The input |
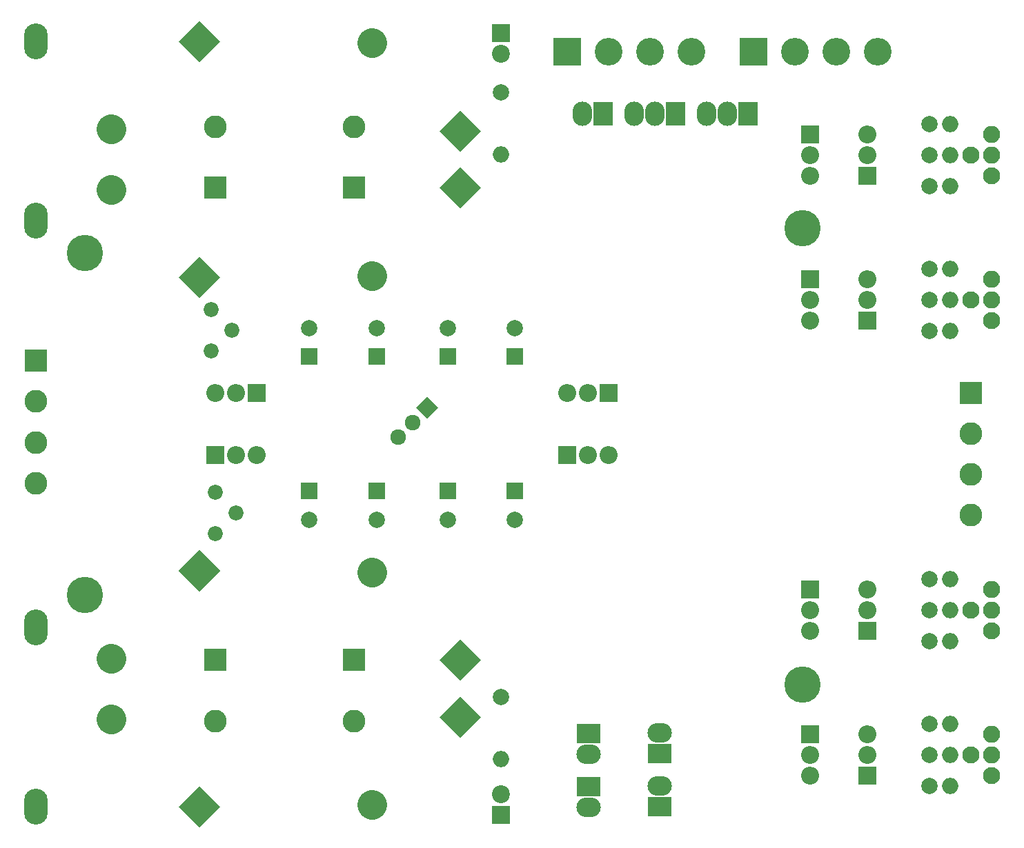
<source format=gbr>
G04 #@! TF.FileFunction,Soldermask,Bot*
%FSLAX46Y46*%
G04 Gerber Fmt 4.6, Leading zero omitted, Abs format (unit mm)*
G04 Created by KiCad (PCBNEW 4.0.7) date 02/27/18 01:19:25*
%MOMM*%
%LPD*%
G01*
G04 APERTURE LIST*
%ADD10C,0.100000*%
%ADD11C,3.600000*%
%ADD12C,3.400000*%
%ADD13R,3.400000X3.400000*%
%ADD14R,2.200000X2.200000*%
%ADD15O,2.200000X2.200000*%
%ADD16R,2.800000X2.800000*%
%ADD17C,2.800000*%
%ADD18R,2.400000X3.000000*%
%ADD19O,2.400000X3.000000*%
%ADD20C,1.920000*%
%ADD21C,2.000000*%
%ADD22O,2.000000X2.000000*%
%ADD23C,2.100000*%
%ADD24O,2.100000X2.100000*%
%ADD25R,3.000000X2.400000*%
%ADD26O,3.000000X2.400000*%
%ADD27R,2.000000X2.000000*%
%ADD28C,1.840000*%
%ADD29C,2.200000*%
%ADD30O,2.900000X4.400000*%
%ADD31C,4.464000*%
G04 APERTURE END LIST*
D10*
G36*
X98000000Y-128454416D02*
X100545584Y-131000000D01*
X98000000Y-133545584D01*
X95454416Y-131000000D01*
X98000000Y-128454416D01*
X98000000Y-128454416D01*
G37*
D11*
X87223693Y-141776307D02*
X87223693Y-141776307D01*
D12*
X116200000Y-49280000D03*
X121280000Y-49280000D03*
D13*
X111120000Y-49280000D03*
D12*
X126360000Y-49280000D03*
D14*
X147950000Y-138180000D03*
D15*
X147950000Y-135640000D03*
X147950000Y-133100000D03*
D14*
X147950000Y-82300000D03*
D15*
X147950000Y-79760000D03*
X147950000Y-77220000D03*
D16*
X160650000Y-91190000D03*
D17*
X160650000Y-96190000D03*
X160650000Y-101190000D03*
X160650000Y-106190000D03*
D14*
X147950000Y-120400000D03*
D15*
X147950000Y-117860000D03*
X147950000Y-115320000D03*
D14*
X67940000Y-98810000D03*
D15*
X70480000Y-98810000D03*
X73020000Y-98810000D03*
D14*
X73020000Y-91190000D03*
D15*
X70480000Y-91190000D03*
X67940000Y-91190000D03*
D14*
X111120000Y-98810000D03*
D15*
X113660000Y-98810000D03*
X116200000Y-98810000D03*
D14*
X116200000Y-91190000D03*
D15*
X113660000Y-91190000D03*
X111120000Y-91190000D03*
D18*
X115565000Y-56900000D03*
D19*
X113025000Y-56900000D03*
D20*
X92203949Y-94796051D03*
X90407898Y-96592102D03*
D10*
G36*
X92642355Y-93000000D02*
X94000000Y-91642355D01*
X95357645Y-93000000D01*
X94000000Y-94357645D01*
X92642355Y-93000000D01*
X92642355Y-93000000D01*
G37*
D21*
X155570000Y-135640000D03*
D22*
X158110000Y-135640000D03*
D21*
X155570000Y-139450000D03*
D22*
X158110000Y-139450000D03*
D21*
X155570000Y-131830000D03*
D22*
X158110000Y-131830000D03*
D21*
X155570000Y-117860000D03*
D22*
X158110000Y-117860000D03*
D21*
X155570000Y-121670000D03*
D22*
X158110000Y-121670000D03*
D21*
X155570000Y-114050000D03*
D22*
X158110000Y-114050000D03*
D21*
X155570000Y-79760000D03*
D22*
X158110000Y-79760000D03*
D21*
X155570000Y-83570000D03*
D22*
X158110000Y-83570000D03*
D21*
X155570000Y-75950000D03*
D22*
X158110000Y-75950000D03*
D21*
X155570000Y-61980000D03*
D22*
X158110000Y-61980000D03*
D21*
X155570000Y-65790000D03*
D22*
X158110000Y-65790000D03*
D21*
X155570000Y-58170000D03*
D22*
X158110000Y-58170000D03*
D14*
X140965000Y-133100000D03*
D15*
X140965000Y-135640000D03*
X140965000Y-138180000D03*
D14*
X140965000Y-115320000D03*
D15*
X140965000Y-117860000D03*
X140965000Y-120400000D03*
D14*
X140965000Y-77220000D03*
D15*
X140965000Y-79760000D03*
X140965000Y-82300000D03*
D14*
X140965000Y-59440000D03*
D15*
X140965000Y-61980000D03*
X140965000Y-64520000D03*
D23*
X160650000Y-135640000D03*
X163190000Y-138180000D03*
D24*
X163190000Y-135640000D03*
X163190000Y-133100000D03*
D18*
X124455000Y-56900000D03*
D19*
X121915000Y-56900000D03*
X119375000Y-56900000D03*
D25*
X122500000Y-142000000D03*
D26*
X122500000Y-139460000D03*
D23*
X160650000Y-117860000D03*
X163190000Y-120400000D03*
D24*
X163190000Y-117860000D03*
X163190000Y-115320000D03*
D25*
X113750000Y-139500000D03*
D26*
X113750000Y-142040000D03*
D23*
X160650000Y-79760000D03*
X163190000Y-82300000D03*
D24*
X163190000Y-79760000D03*
X163190000Y-77220000D03*
D25*
X122500000Y-135500000D03*
D26*
X122500000Y-132960000D03*
D23*
X160650000Y-61980000D03*
X163190000Y-64520000D03*
D24*
X163190000Y-61980000D03*
X163190000Y-59440000D03*
D16*
X46000000Y-87250000D03*
D17*
X46000000Y-92250000D03*
X46000000Y-97250000D03*
X46000000Y-102250000D03*
D25*
X113750000Y-133000000D03*
D26*
X113750000Y-135540000D03*
D10*
G36*
X68545584Y-77000000D02*
X66000000Y-79545584D01*
X63454416Y-77000000D01*
X66000000Y-74454416D01*
X68545584Y-77000000D01*
X68545584Y-77000000D01*
G37*
D11*
X55223693Y-66223693D02*
X55223693Y-66223693D01*
D27*
X96500000Y-103250000D03*
D21*
X96500000Y-106750000D03*
D27*
X87750000Y-103250000D03*
D21*
X87750000Y-106750000D03*
D27*
X104750000Y-86750000D03*
D21*
X104750000Y-83250000D03*
D27*
X87750000Y-86750000D03*
D21*
X87750000Y-83250000D03*
D28*
X68000000Y-103420000D03*
X70540000Y-105960000D03*
X68000000Y-108500000D03*
X67500000Y-80920000D03*
X70040000Y-83460000D03*
X67500000Y-86000000D03*
D27*
X104750000Y-103250000D03*
D21*
X104750000Y-106750000D03*
D27*
X79500000Y-103250000D03*
D21*
X79500000Y-106750000D03*
D27*
X96500000Y-86750000D03*
D21*
X96500000Y-83250000D03*
D27*
X79500000Y-86750000D03*
D21*
X79500000Y-83250000D03*
X103000000Y-54250000D03*
D22*
X103000000Y-61870000D03*
D21*
X103000000Y-128500000D03*
D22*
X103000000Y-136120000D03*
D14*
X103000000Y-143000000D03*
D29*
X103000000Y-140460000D03*
D30*
X46000000Y-142000000D03*
X46000000Y-120000000D03*
D10*
G36*
X66000000Y-110454416D02*
X68545584Y-113000000D01*
X66000000Y-115545584D01*
X63454416Y-113000000D01*
X66000000Y-110454416D01*
X66000000Y-110454416D01*
G37*
D11*
X55223693Y-123776307D02*
X55223693Y-123776307D01*
D10*
G36*
X68545584Y-142000000D02*
X66000000Y-144545584D01*
X63454416Y-142000000D01*
X66000000Y-139454416D01*
X68545584Y-142000000D01*
X68545584Y-142000000D01*
G37*
D11*
X55223693Y-131223693D02*
X55223693Y-131223693D01*
D10*
G36*
X100545584Y-124000000D02*
X98000000Y-126545584D01*
X95454416Y-124000000D01*
X98000000Y-121454416D01*
X100545584Y-124000000D01*
X100545584Y-124000000D01*
G37*
D11*
X87223693Y-113223693D02*
X87223693Y-113223693D01*
D16*
X85000000Y-124000000D03*
D17*
X85000000Y-131500000D03*
D16*
X68000000Y-124000000D03*
D17*
X68000000Y-131500000D03*
D30*
X46000000Y-48000000D03*
X46000000Y-70000000D03*
D10*
G36*
X66000000Y-45454416D02*
X68545584Y-48000000D01*
X66000000Y-50545584D01*
X63454416Y-48000000D01*
X66000000Y-45454416D01*
X66000000Y-45454416D01*
G37*
D11*
X55223693Y-58776307D02*
X55223693Y-58776307D01*
D10*
G36*
X100545584Y-59000000D02*
X98000000Y-61545584D01*
X95454416Y-59000000D01*
X98000000Y-56454416D01*
X100545584Y-59000000D01*
X100545584Y-59000000D01*
G37*
D11*
X87223693Y-48223693D02*
X87223693Y-48223693D01*
D16*
X85000000Y-66000000D03*
D17*
X85000000Y-58500000D03*
D16*
X68000000Y-66000000D03*
D17*
X68000000Y-58500000D03*
D10*
G36*
X98000000Y-63454416D02*
X100545584Y-66000000D01*
X98000000Y-68545584D01*
X95454416Y-66000000D01*
X98000000Y-63454416D01*
X98000000Y-63454416D01*
G37*
D11*
X87223693Y-76776307D02*
X87223693Y-76776307D01*
D14*
X103000000Y-47000000D03*
D29*
X103000000Y-49540000D03*
D14*
X147950000Y-64520000D03*
D15*
X147950000Y-61980000D03*
X147950000Y-59440000D03*
D12*
X139060000Y-49280000D03*
X144140000Y-49280000D03*
D13*
X133980000Y-49280000D03*
D12*
X149220000Y-49280000D03*
D31*
X140000000Y-127000000D03*
X52000000Y-116000000D03*
X52000000Y-74000000D03*
X140000000Y-71000000D03*
D18*
X133345000Y-56900000D03*
D19*
X130805000Y-56900000D03*
X128265000Y-56900000D03*
M02*

</source>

Task item |
An exact, complete copy of the lines above from the one with "X70480000Y-91190000D03*" through the one with "X94000000Y-91642355D01*" is the whole answer.

Answer to this problem |
X70480000Y-91190000D03*
X67940000Y-91190000D03*
D14*
X111120000Y-98810000D03*
D15*
X113660000Y-98810000D03*
X116200000Y-98810000D03*
D14*
X116200000Y-91190000D03*
D15*
X113660000Y-91190000D03*
X111120000Y-91190000D03*
D18*
X115565000Y-56900000D03*
D19*
X113025000Y-56900000D03*
D20*
X92203949Y-94796051D03*
X90407898Y-96592102D03*
D10*
G36*
X92642355Y-93000000D02*
X94000000Y-91642355D01*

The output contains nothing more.